The other day Connor & his friends came home from a walk in the woods with a bountiful amount of blackberries & blueberries. Berries can be expensive at the store and you just can’t compete with the flavor of fresh berries. Connor suggested I try my hand at making jam. I knew I wanted to include lemon juice as it helps brighten the berries and give the jam depth with the acidic touch, but I had to do some researching before I started. I read that fresh blackberries already contain pectin so it’s not necessary to use as much (or any at all) added thickener. I also found that you need to let the jam cook to a temperature of 220°F to confirm that it will set once cooled. Excited to try something new, I set out experimenting. This recipe made enough to fill a 12-ounce jar. After bottling the jam, I continued with the canning process to ensure that it will stay fresh up to a year and a half, but it will never last that long on our shelves, it’s too tasty!

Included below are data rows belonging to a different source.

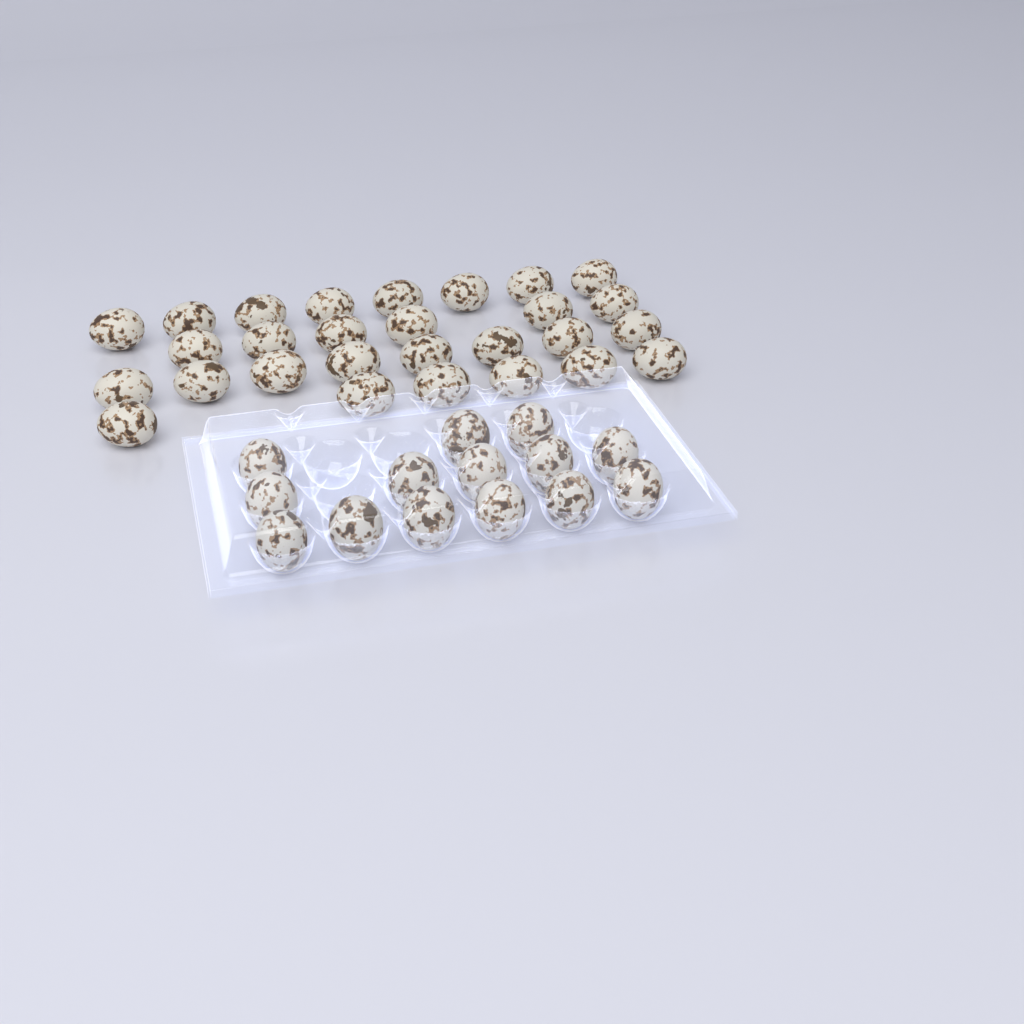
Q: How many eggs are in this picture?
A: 42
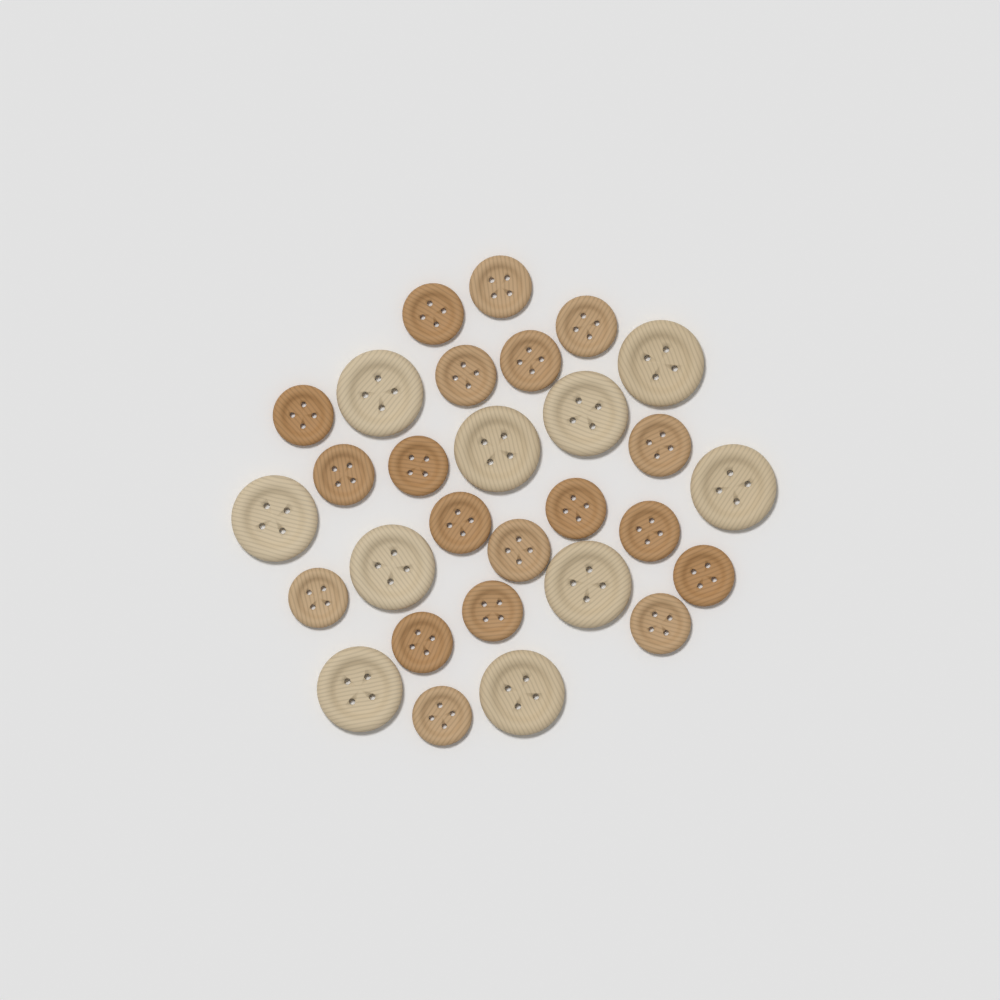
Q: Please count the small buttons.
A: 19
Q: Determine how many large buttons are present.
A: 10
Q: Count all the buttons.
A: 29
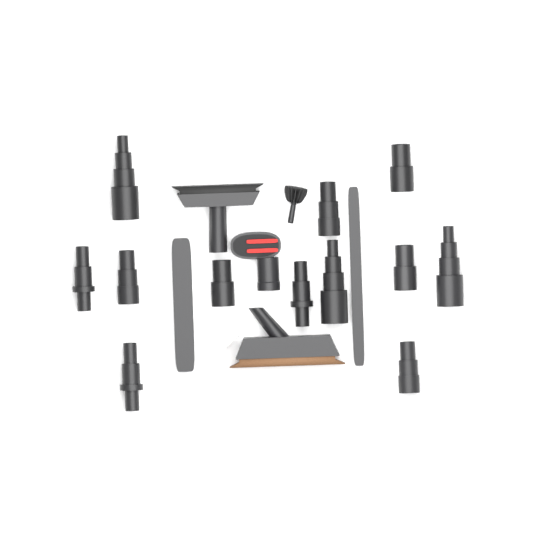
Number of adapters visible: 12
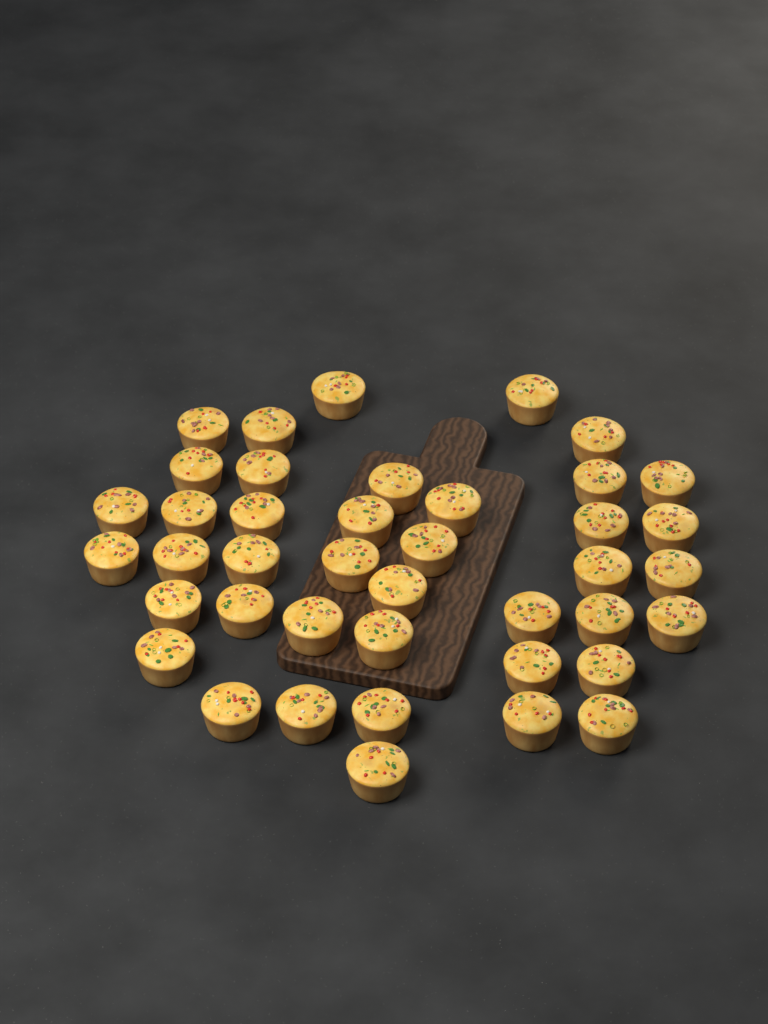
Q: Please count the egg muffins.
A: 41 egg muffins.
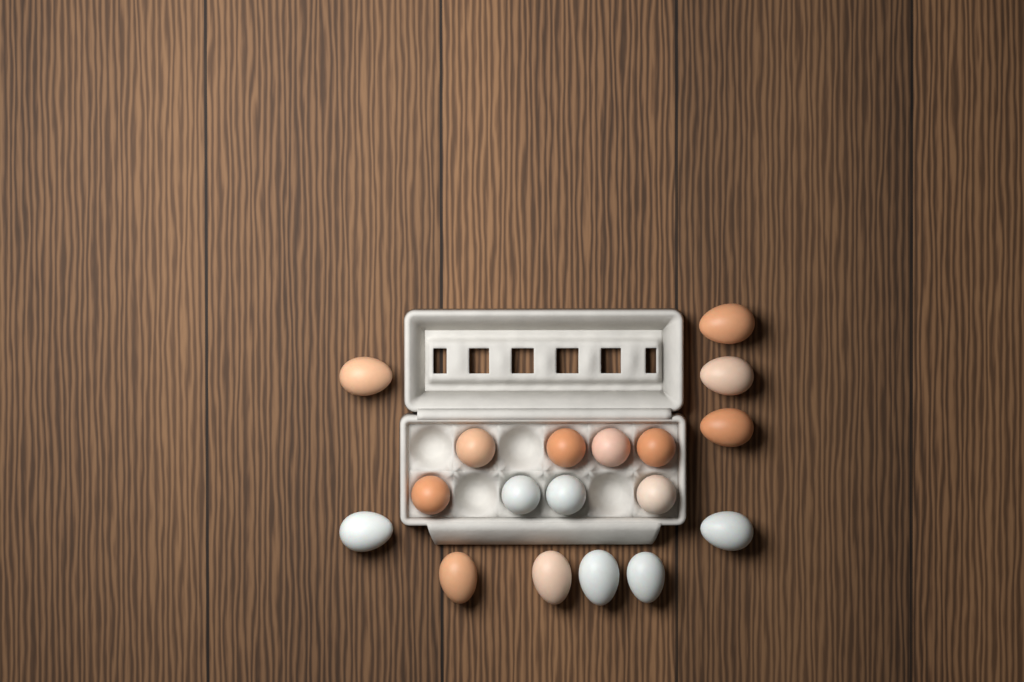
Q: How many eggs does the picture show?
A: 18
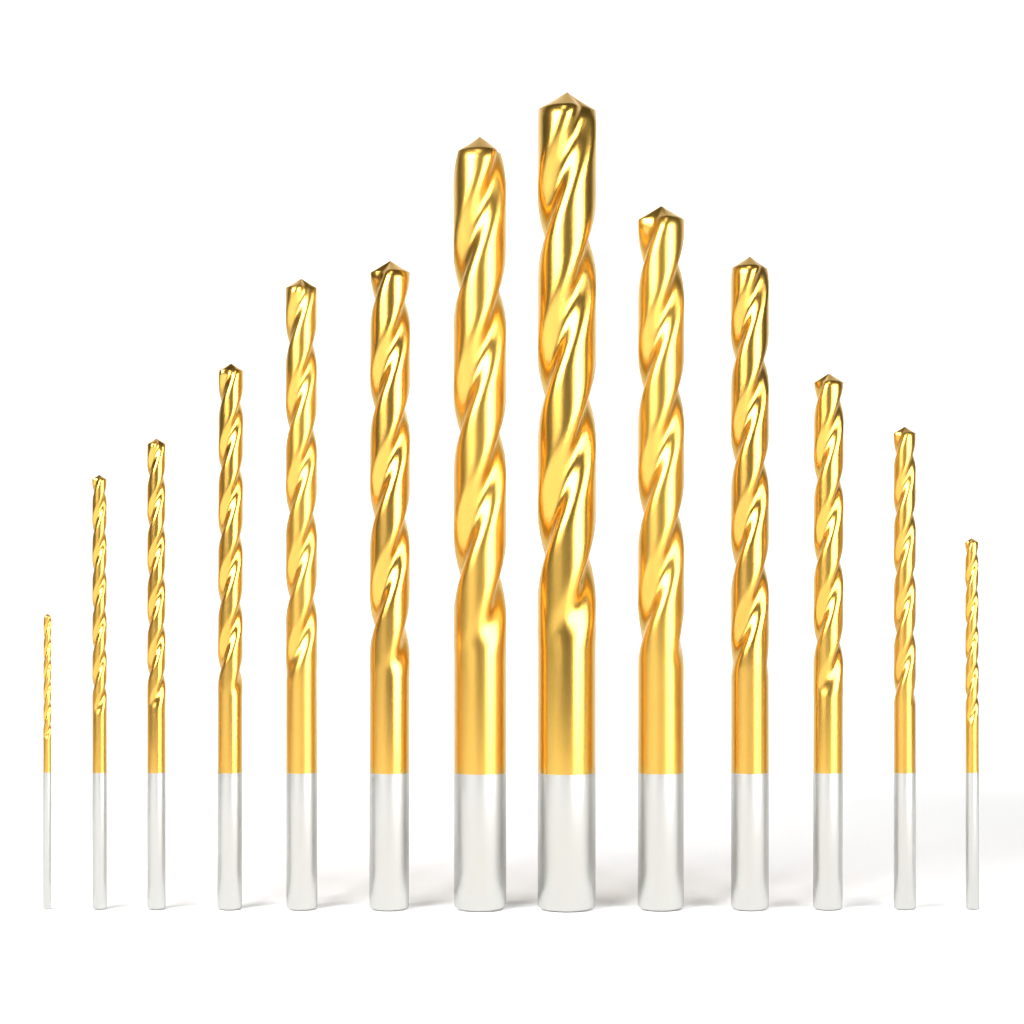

Makes: Jam to fill a 12-ounce jar +/- – Cooktime: 1 hour +/-
Homemade Blackberry Jam:
- 3 Cups +/- Blackberries
- 8 Ounces Granulated Sugar
- 1 Lemon, Juiced
- 1/2 Lemon, Zested
- 1 Tablespoon Pectin
1.) To a medium saucepan, add 3 cups blackberries, lemon juice, and zest. Mash berries until most of them are crushed.
2.) Place saucepan on medium heat and add sugar and pectin. Stir to combine. Let mixture cook until boiling, stirring occasionally to prevent sugar from sticking to bottom of pan. Set timer for 5-7 minutes and check the temperature to confirm the jam has reached 220°F. Remove from heat and let cool for 10-15 minutes.
3.) Add jam carefully to a jar. If you plan to eat within the next week, cover jar and place in fridge. To keep jam fresh for up to a year and a half, complete the canning process. See below for details.
- Boil water in a large pot. Make sure pot is big enough and water level is high enough to cover your jar by 2-inches.
- Any jar will suffice as long as you have a cover. I wash and reuse all jars I purchase from the store. Old jam jars, pasta jars, cherry jars, you name it, they all work great.
- Once water is boiling, sterilize by dipping jar and lid quickly into water. Make sure all surfaces of the jar has been touched by the boiling water. Remove from water with tongs and let sit on a heat-safe surface, such as wood, pot holder, etc. **Careful on this step, I’ve burned myself several times when dipping my jar in the boiling water. The air bubble from water rushing into the jar can cause scalding water to jump out of the pot**
- Once jars have been filled with whatever you please, seal jars and carefully place into pot with boiling water. Set a timer for 10 minutes. Once time is up, remove with tongs and set aside to cool.